One of the most important things that we often need to be reminded of is that no matter how much work we’ve put out, we’re not done.
What I’m getting at is that if you mean to call yourself a student who plans to reach and then maintain a certain level of competence, in most anything, you’re going to have to embrace the fact that you’ll never be done learning about that thing.
An example would be that I’ve centered most of my hobbies around personal defense for nearly a decade now. I’ve got several hundred hours of instruction under my belt, and I still don’t believe myself to be an “expert” by any definition of the word. I’ve still got so much to learn, that I feel like a beginner at just about every class that I sign up for. I’ve met the experts, and I’m nowhere near their level. The inverse of that is that I could talk for hours on things that most folks who’ve never sought out this training have even began to consider, and they might call me an expert. All things relative, I guess.
Most skills, and seemingly more so those that are physical, are temporary. They’re rented.
If you’ve ever rented anything, you know what happens when you don’t make that rent payment. Those skills are quietly, sneakily repo’d in such a gentle manner that we don’t even realize that it’s happening until we make an attempt to call them up and put them to use. Often, we fumble awkwardly at the thing that we once had great relative proficiency in. Now we get embarrassed and start saying “Use’ta could…” and unfortunately “use’ta could” doesn’t really count for much. Particularly when there’s skin on the line.

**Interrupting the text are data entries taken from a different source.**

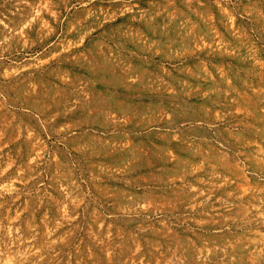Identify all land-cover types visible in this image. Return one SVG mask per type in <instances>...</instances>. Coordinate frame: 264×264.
Here are the masks:
<instances>
[{
	"label": "rangeland",
	"instance_id": "obj_1",
	"mask_svg": "<svg viewBox=\"0 0 264 264\" xmlns=\"http://www.w3.org/2000/svg\"><path fill=\"white\" fill-rule=\"evenodd\" d=\"M0 264H264V0H0Z\"/></svg>",
	"mask_w": 264,
	"mask_h": 264
}]
</instances>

Don’t take this post as me saying that I don’t fall to the Siren’s songs of complacency. I surely do. I hate the feeling that I’ve lost 6 months worth of work after only having missed a week. I can only imagine how much a person’s game has dropped off after years of inactivity. What’s worse is that they think they’ll pick up right where they left off.
I also totally understand the fact that they may have simply lost interest and moved on, and that’s perfectly fine…IF…they stay honest with themselves and the rest of the world in regard to their capabilities.
Pictured in the top image is me accidentally (really, I was just in the wrong place at the wrong time) in a picture surrounded by some guys that are way better than I am at almost all things personal defense and the bottom image is of Darryl Bolke giving a lecture on gear selection. Both taken in March of 2019 at the Rangemaster Tactical Conference in New Orleans. I took 14 pages of notes over 3 days. Like drinking from a fire hose.